- _READING TEXT_:
☆ ☆ ☆ ☆ ☆ ☆ ☆

When the air turns crisp and the leaves begin to change, we can’t help but think of all the fun activities that come with the fall season. Football games, bonfires, hot cocoa and warm apple cider, trips to the mountains and – most importantly – Thanksgiving!

An American tradition every year on the fourth Thursday in November, families get together around dinner and celebrate with a bountiful meal. While this is usually a fun time for all involved, it can prove to be a stressful experience for the host of the dinner. Whether it’s your first time or hundredth time hosting, we have supplied you with some tips and tricks to pull off Thanksgiving dinner flawlessly!

1. Keep a running guest list.
After deciding you want to take on Turkey Day, you need to immediately get an idea of how many guests will be coming over. If this is a formal affair for you, send invitations or create an event on Facebook. Whichever method you choose to invite your family and friends, just make sure you ask that they give you a definite answer.

☆ ☆ ☆ ☆ ☆ ☆ ☆

- _Collected data_:

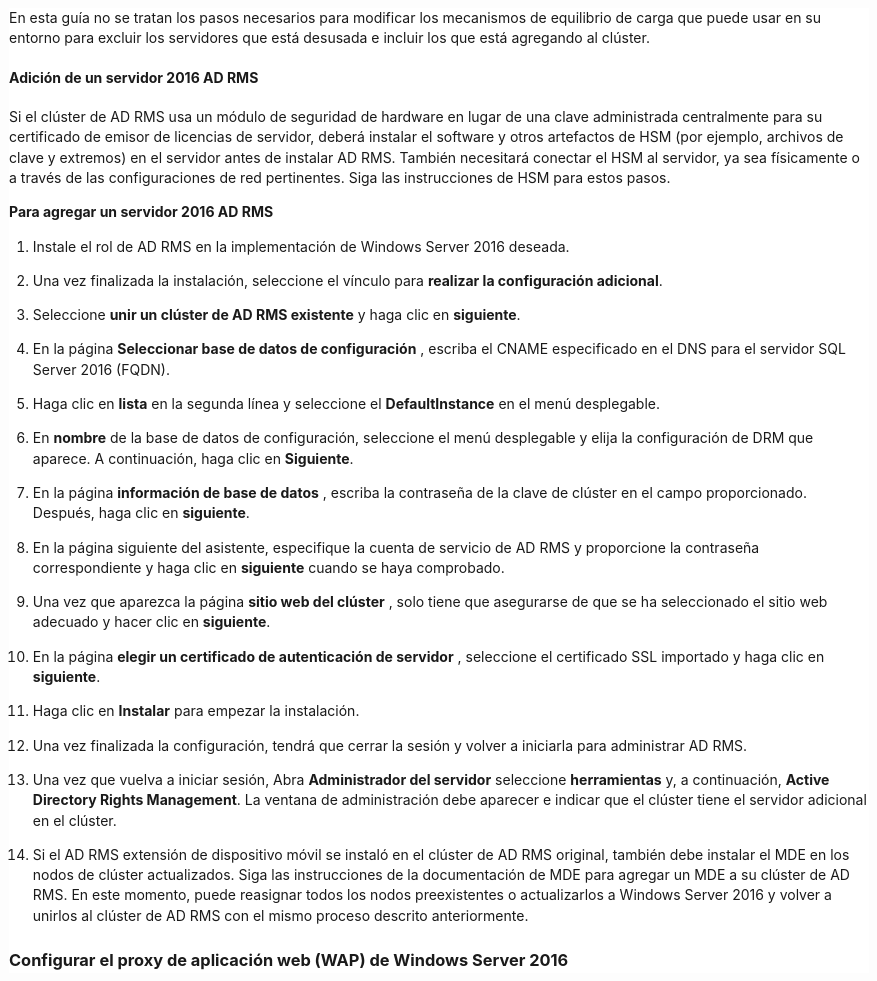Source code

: En esta guía no se tratan los pasos necesarios para modificar los mecanismos de equilibrio de carga que puede usar en su entorno para excluir los servidores que está desusada e incluir los que está agregando al clúster.

#### <a name="adding-a-2016-ad-rms-server"></a>Adición de un servidor 2016 AD RMS

Si el clúster de AD RMS usa un módulo de seguridad de hardware en lugar de una clave administrada centralmente para su certificado de emisor de licencias de servidor, deberá instalar el software y otros artefactos de HSM (por ejemplo, archivos de clave y extremos) en el servidor antes de instalar AD RMS. También necesitará conectar el HSM al servidor, ya sea físicamente o a través de las configuraciones de red pertinentes. Siga las instrucciones de HSM para estos pasos.

**Para agregar un servidor 2016 AD RMS**

1.  Instale el rol de AD RMS en la implementación de Windows Server 2016 deseada.

2.  Una vez finalizada la instalación, seleccione el vínculo para **realizar la configuración adicional**.

3.  Seleccione **unir un clúster de AD RMS existente** y haga clic en **siguiente**.

4.  En la página **Seleccionar base de datos de configuración** , escriba el CNAME especificado en el DNS para el servidor SQL Server 2016 (FQDN).

5.  Haga clic en **lista** en la segunda línea y seleccione el **DefaultInstance** en el menú desplegable.

6.  En **nombre** de la base de datos de configuración, seleccione el menú desplegable y elija la configuración de DRM que aparece. A continuación, haga clic en **Siguiente**.

7.  En la página **información de base de datos** , escriba la contraseña de la clave de clúster en el campo proporcionado. Después, haga clic en **siguiente**.

8.  En la página siguiente del asistente, especifique la cuenta de servicio de AD RMS y proporcione la contraseña correspondiente y haga clic en **siguiente** cuando se haya comprobado.

9.  Una vez que aparezca la página **sitio web del clúster** , solo tiene que asegurarse de que se ha seleccionado el sitio web adecuado y hacer clic en **siguiente**.

10. En la página **elegir un certificado de autenticación de servidor** , seleccione el certificado SSL importado y haga clic en **siguiente**.

11. Haga clic en **Instalar** para empezar la instalación.

12. Una vez finalizada la configuración, tendrá que cerrar la sesión y volver a iniciarla para administrar AD RMS.

13. Una vez que vuelva a iniciar sesión, Abra **Administrador del servidor** seleccione **herramientas** y, a continuación, **Active Directory Rights Management**. La ventana de administración debe aparecer e indicar que el clúster tiene el servidor adicional en el clúster.

14. Si el AD RMS extensión de dispositivo móvil se instaló en el clúster de AD RMS original, también debe instalar el MDE en los nodos de clúster actualizados. Siga las instrucciones de la documentación de MDE para agregar un MDE a su clúster de AD RMS.
En este momento, puede reasignar todos los nodos preexistentes o actualizarlos a Windows Server 2016 y volver a unirlos al clúster de AD RMS con el mismo proceso descrito anteriormente.

### <a name="configuring-windows-server-2016-web-application-proxy-wap"></a>Configurar el proxy de aplicación web (WAP) de Windows Server 2016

☆ ☆ ☆ ☆ ☆ ☆ ☆

- _COMPLETE THE FOLLOWING_:
**A)** Answer these questions using the Thanksgiving hosting text:
(i) On which day is Thanksgiving held each year?
(ii) What is the first tip given to the host?
(iii) For a formal affair, what two ways of inviting guests does it suggest?
**B)** Can you return the part of the Thanksgiving hosting text between "After deciding you" and "a definite answer.", inclusive?

- _ANSWER SET_:
**A)**
(i) The fourth Thursday in November.
(ii) Keep a running guest list.
(iii) Send invitations or create an event on Facebook.

**B)**
After deciding you want to take on Turkey Day, you need to immediately get an idea of how many guests will be coming over. If this is a formal affair for you, send invitations or create an event on Facebook. Whichever method you choose to invite your family and friends, just make sure you ask that they give you a definite answer.